Desde los días en
que Judas vendió su alma en la lonja de los traidores y decidió que poner
precio al mismo Dios no valía más de treinta monedas, la barca de la Iglesia
tiene un problema con los que se enrolan a bordo como tripulantes y acaban
saboteándola desde dentro como corsarios amotinados.
Arriano fue
sacerdote y después obispo antes de convertirse en uno de los mayores herejes
de la cristiandad. Richelieu, además de cardenal, no le importó ponerse al lado
de los protestantes que buscaban la aniquilación de los católicos con tal de
apuntalar sus intereses perversos, ni tampoco le preocupó su condición de
religioso para vivir y morir con un hombre inmensamente rico. A lo largo de la
historia, los malos ejemplos y las vidas disolutas de clérigos y consagrados
han servido a los enemigos de Dios para cargarse de munición contra la fe. La
corrupción de algunos papas medievales, los curas pederastas, los teólogos
heréticos, han sido utilizados como carbón con que se atizan las calderas del
odio antirreligioso y el combustible que pone en marcha el anticlericalismo y
el ateísmo viscerales.
El mismo Jesús nos
puso sobre aviso advirtiéndonos de que los hijos de las tinieblas eran más
espabilados que los herederos de la luz. Quizás por eso los cristianos que dan
un mal paso parece como si trabajasen de agentes dobles y que han sido reclutados por el mismo
Satanás. En las últimas décadas ha surgido un nuevo ateísmo que se fundamenta
en la idea de que la religión es causa
de todos los males del hombre, que es urgente suprimirla en todos los ámbitos
de la sociedad porque es la causa primera para que el ser humano sea un ser
infeliz y eternamente insatisfecho. Para hacer arraigar esa idea lanzan bulos e
infunden sospechas contra todo lo católico y, si los hechos no confirmar sus
teorías, se prescinden de los hechos y se refuerza la teoría. Lo mismo da decir
que el anillo papal cuesta millones de euros, que el pontífice calza zapatos de
Prada o que el Vaticano es el mayor accionista en el tráfico de armas. Poco
importa que todo sea una formidable patraña siempre que haya oídos dispuestos a
escucharlas y lenguas destructivas prontas a propagarlas. Que la verdad no
estropee un buen titular, sobre todo si ese titular nos muestra fotos trucadas
como la del Papa haciendo el saludo nazi o a algún monseñor empuñando un rifle
de largo alcance.
Cada cinco minutos
muere un cristiano a causa de su fe, cada año el número de sus víctimas asciende
a 105.000; se estima que durante el siglo XX hubo casi cuarenta millones de
mártires por proclamar la fe en Cristo. Pero nadie habla de ello.
Mientras lees este
post, millones de sacerdotes, religiosos, misioneros y voluntarios católicos
atienden hospitales, hospicios, asilos de ancianos, escuelas y universidades.

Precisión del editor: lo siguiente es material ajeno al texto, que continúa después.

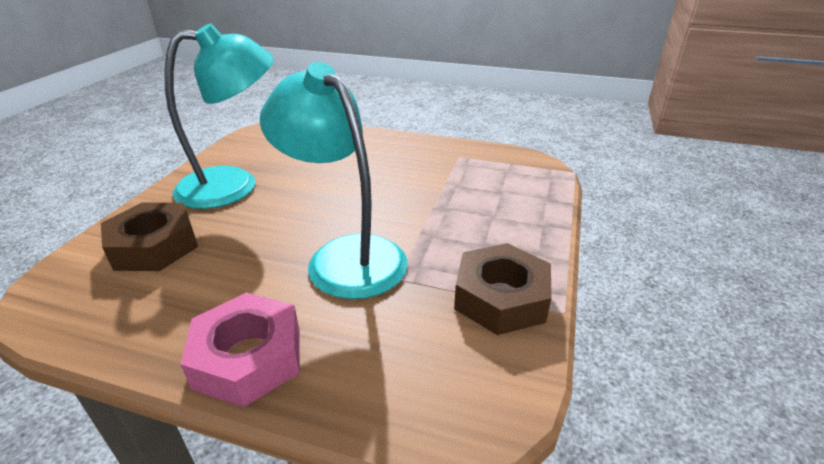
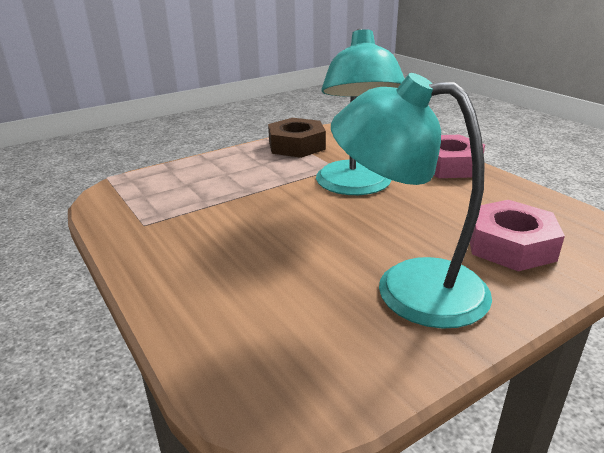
camera: 140 degrees left, 5 degrees down
(154, 246) = (510, 245): brown nut -> pink nut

Llevan la palabra de Dios, atienden a enfermos, acogen a los refugiados, llevan
alimentos y sanan a leprosos, afectados de la malaria o el sida, dan consuelo a
los ancianos en los últimos años de su vida; recorren el mundo casi sin alforja
ni equipaje, se aventuran en zonas de conflicto y son blanco fácil para los
señores de la guerra, los intolerantes religiosos o la hostilidad atea y
laicista. Pero nadie habla de ello.
Cada día se repite
miles de veces el acompañamiento a los que viven solos y desahuciados, el
consuelo a viudas y huérfanos, se conforta con los sacramentos a los que el pan
del mundo no les alimenta lo suficiente; se lleva la esperanza a los que ya
nada les queda de ella, se acoge al inmigrante y se reparten sopas calientes a
los sin techo. Pero nadie habla de ello.
Los enemigos de la
fe saben que el creyente con pedigrí no deja que su mano izquierda sepa lo que
ha hecho su derecha. Huye de las fotos, rechaza el protagonismo de las
noticias. Sabe que cuando cosen una herida de guerra, enseñan a leer o ponen
vacunas, no hay una cámara cerca para fotografiar el momento.
Cada año se producen
en el mundo cientos de miles de muertos a causa de los errores médicos.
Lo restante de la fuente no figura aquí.